Published Jun 4, 2005
jeahav
4 Posts
I am interested in knowing the staffing patterns used in other hospitals with IV teams; specifically, how many staff are needed per patient population. Our IV team functions on the day and evening shifts and provides coverage primarily for the inpatient setting; however, because we have a closed practice system (all staff including MDs are employees of the healthcare organization) we also cover the PACU, ASU, ED, ICU, and ambulatory settings when there are difficult sticks. This past year we have gone well over budget and we are now being asked to revise the staffing plan; however, I am having difficulty finding out information from other places about how they staff. Any guidance or sharing of information would be greatly appreciated.
Daytonite, BSN, RN
1 Article; 14,604 Posts
The V.A. IV team I worked on was a 24-hour service with 7 FTEs. We worked six 12 hour shifts and one 8 hour shift in a 80 hour pay period. The 8 hour person was scheduled to work from 12 noon to 8pm. Staffing was 2 on from 8am to 12pm, 3 on from 12pm to 8pm, and 1 on from 8pm to 8am. We made rounds and inspected all patient IVs (including the ones in the ICUs) twice a day and documented our observations. IVs were changed as needed and every 72 hours. We placed PICC lines and repaired hickmans and central lines. Staff nurses seldom even tried to start their own IVs. We also took medical students with us on rounds and helped them learn skills. We were a 120 bed acute hospital.
Chuckie
168 Posts
We have a 200 bed hospital with ED, L&D, ATU, Outpatient surgery and Oncology Chemo. All these units take care of all their IV's. Our team is only responsible for starts and restarts. All central line care, dressings, lab draws and and declotting are done on the floors. IV team assess picc line placement however refuse to do very many. We have radiologists and radiological nurses responsible for most of the picc lines. IV team only do starts and restarts on the floors. We have 2 on days one mid shift 10-6 and one evening and night. Weekends is one less on days. They are the only department in the hospital that are allowed long breaks and lunches. The refuse to do any calls. between 1100 and 1300 because the are taking lunch. They do nothing but IV starts and restarts. They wait outside the room until all patient care is taken care of, then go in the room to start the IV.
Thanks so much for the good information. We are also about 200 beds (180) so we are talking about a comparable size. Do you have any sense of the numbers of starts/restarts that you are doing in a specified period of time? (per day/week/month)?
Your information is most helpful. We are struggling with determining appropriate staffing and it is difficult to find any good information on this from the literature so, I thought I would ask around.

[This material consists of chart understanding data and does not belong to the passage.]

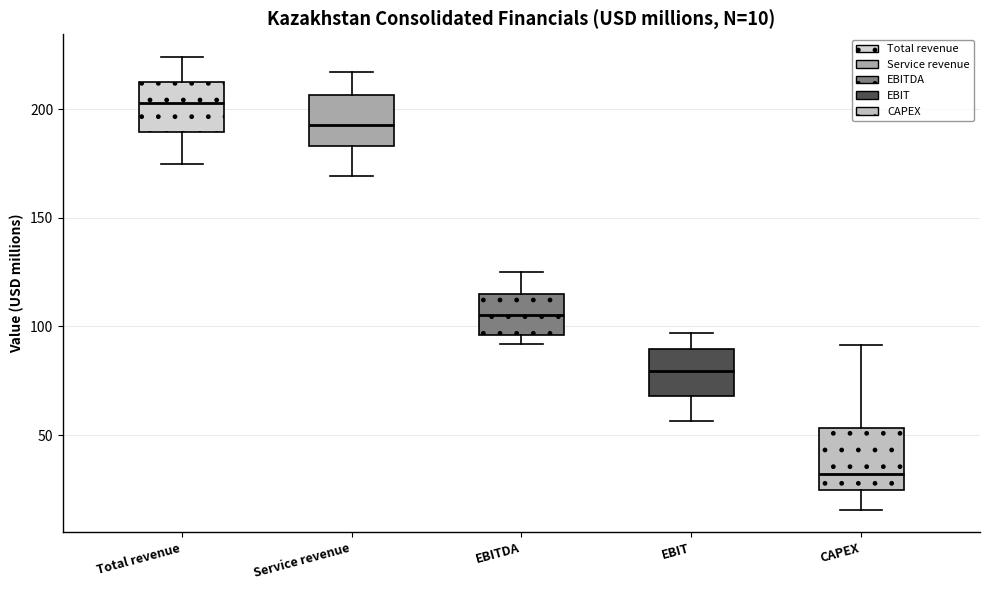

Which box has the lowest median line?

CAPEX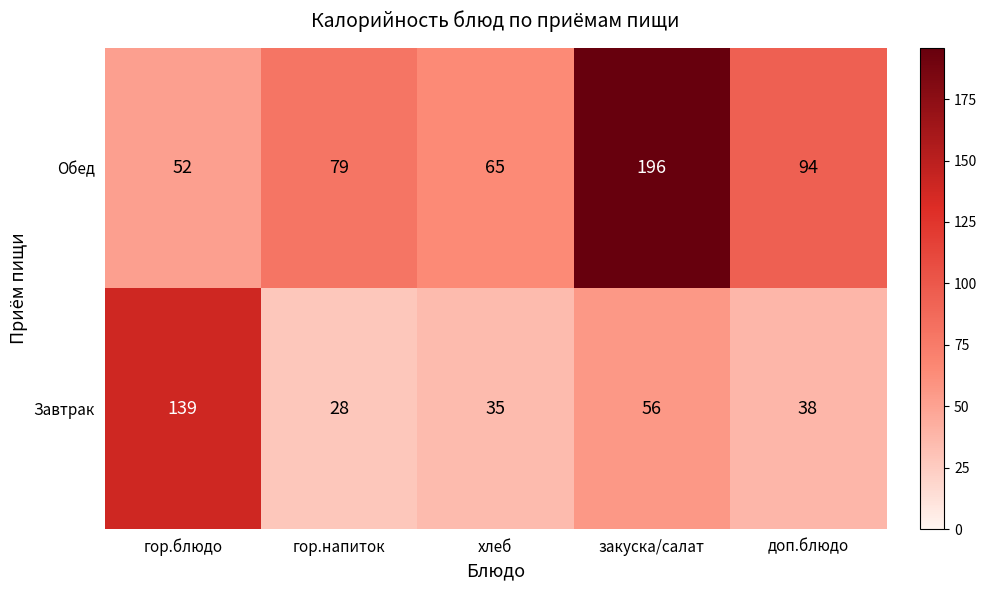

What is the difference between the Обед values at хлеб and закуска/салат?

131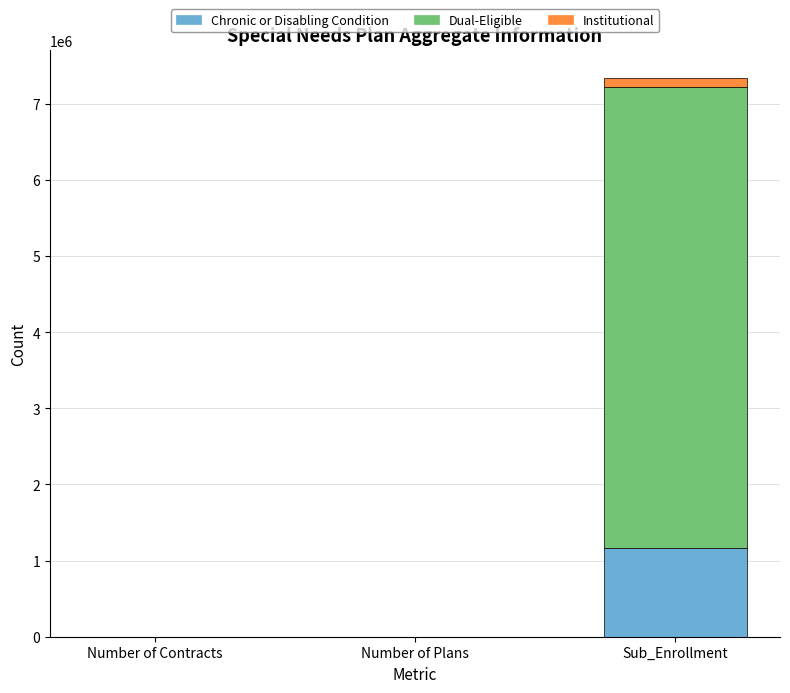

Are the bars grouped side by side (vs. stacked)?

No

Do you have any sense of the numbers of starts/restarts that you are doing in a specified period of time? (per day/week/month)?
About 12% of IV's go bad and need changing within 24 hours.
37% go bad and need changing within 48 hours.
50% are changed after 72 hours.
The other 1% are IVs that remain in longer than 72 hours for one reason or another.
We have a documentation sheet on each patient with an IV or central line. Our IV team keeps the sheet in a notebook(s) each therapist carries with them. Team members answer pages as a first priority. The IV's that are 72 hours old are flagged by the night therapist and those IVs are changed in between the pages. The goal is to get all the routine changes done by the end of the day shift, but it doesn't always happen that way due to being short staffed or just an unusually odd day. Also, every patients IV is looked at and documented on twice a day. Once on days, once on evenings so everyone's IV is seen by the IV team staff twice a day and any problems can be addressed then and then. When a patient's IV is discontinued the documentation sheet is put into the nursing section of their chart on the unit. IV team members are assigned certain units each day in which to do their IV rounds, answer pages from those units and do the routine site changes for those patients. Over time we have learned which units tend to be "IV heavy" and need more attention and so we make assignments as equal as possible.
These are figures from 4 years of data.
I forgot to mention that we also do all central line and PICC dressing changes twice a week. The sheets of those patients are flagged for attention on the day the dressing change is due.
A full service IV team gets a lot of pages to "check IVs out". Nursing staffs depend on them since they can easily call them and have any problem taken care of. ICU and ER nurses are really the only staff nurses who will change or start an IV. Our goal is to respond to a call within 10 minutes, but we sometimes have a backup of calls, so the therapist has to prioritize and let the staff nurses know when they will get to the IVs they have been paged about.